Exercise = Make an exact copy of the entries, and keep any pictures out of it.

———

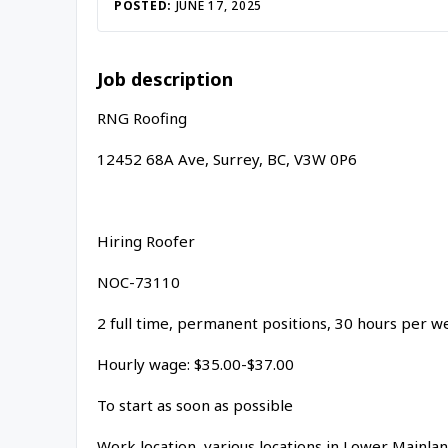
Inac
POSTED:
JUNE 17, 2025
Job description
RNG Roofing
12452 68A Ave, Surrey, BC, V3W 0P6
Hiring Roofer
NOC-73110
2 full time, permanent positions, 30 hours per 
Hourly wage: $35.00-$37.00
To start as soon as possible
Work location, various locations in Lower Mainla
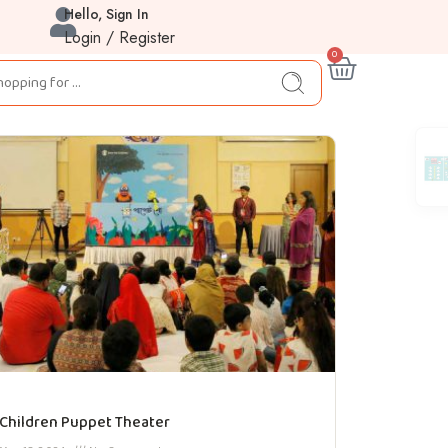
Hello, Sign In
Login / Register
0
Children Puppet Theater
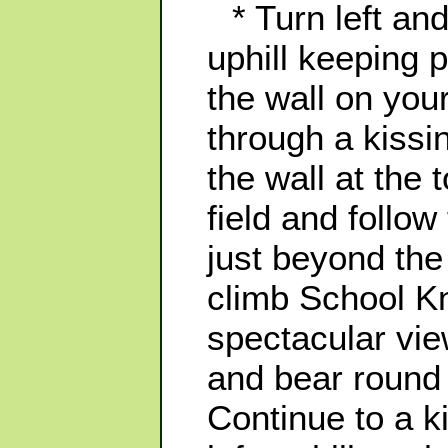
* Turn left an
uphill keeping p
the wall on your
through a kissi
the wall at the 
field and follow
just beyond the
climb School K
spectacular vi
and bear round r
Continue to a k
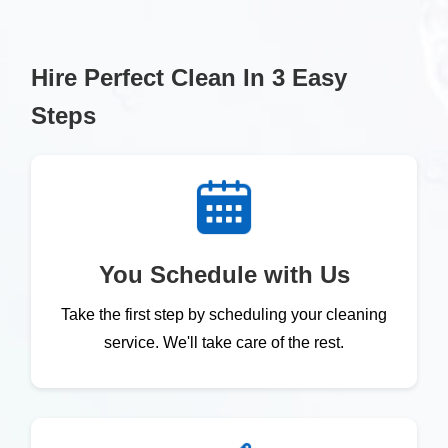
Hire Perfect Clean In 3 Easy
Steps
You Schedule with Us
Take the first step by scheduling your cleaning
service. We'll take care of the rest.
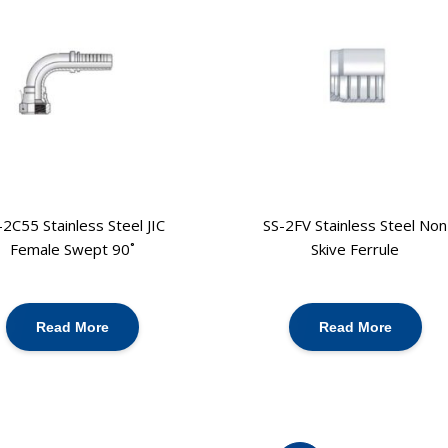
-2C55 Stainless Steel JIC
SS-2FV Stainless Steel Non
Female Swept 90˚
Skive Ferrule
Read More
Read More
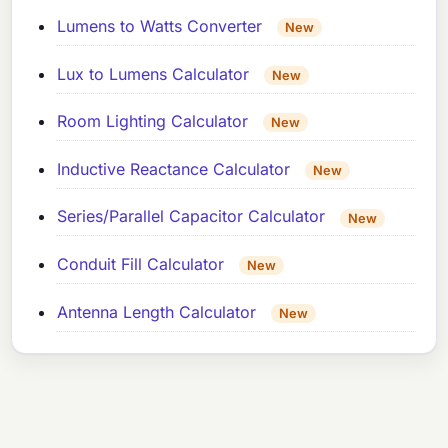
Lumens to Watts Converter
New
Lux to Lumens Calculator
New
Room Lighting Calculator
New
Inductive Reactance Calculator
New
Series/Parallel Capacitor Calculator
New
Conduit Fill Calculator
New
Antenna Length Calculator
New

———

Exercise solution =
Inac
POSTED:
JUNE 17, 2025
Job description
RNG Roofing
12452 68A Ave, Surrey, BC, V3W 0P6
Hiring Roofer
NOC-73110
2 full time, permanent positions, 30 hours per 
Hourly wage: $35.00-$37.00
To start as soon as possible
Work location, various locations in Lower Mainla
Hello, Sign In
Login / Register
0
Children Puppet Theater
* Turn left an
uphill keeping p
the wall on your
through a kissi
the wall at the 
field and follow
just beyond the
climb School K
spectacular vi
and bear round r
Continue to a k
Hire Perfect Clean In 3 Easy
Steps
You Schedule with Us
Take the first step by scheduling your cleaning
service. We'll take care of the rest.
-2C55 Stainless Steel JIC
SS-2FV Stainless Steel Non
Female Swept 90˚
Skive Ferrule
Read More
Read More
Lumens to Watts Converter
New
Lux to Lumens Calculator
New
Room Lighting Calculator
New
Inductive Reactance Calculator
New
Series/Parallel Capacitor Calculator
New
Conduit Fill Calculator
New
Antenna Length Calculator
New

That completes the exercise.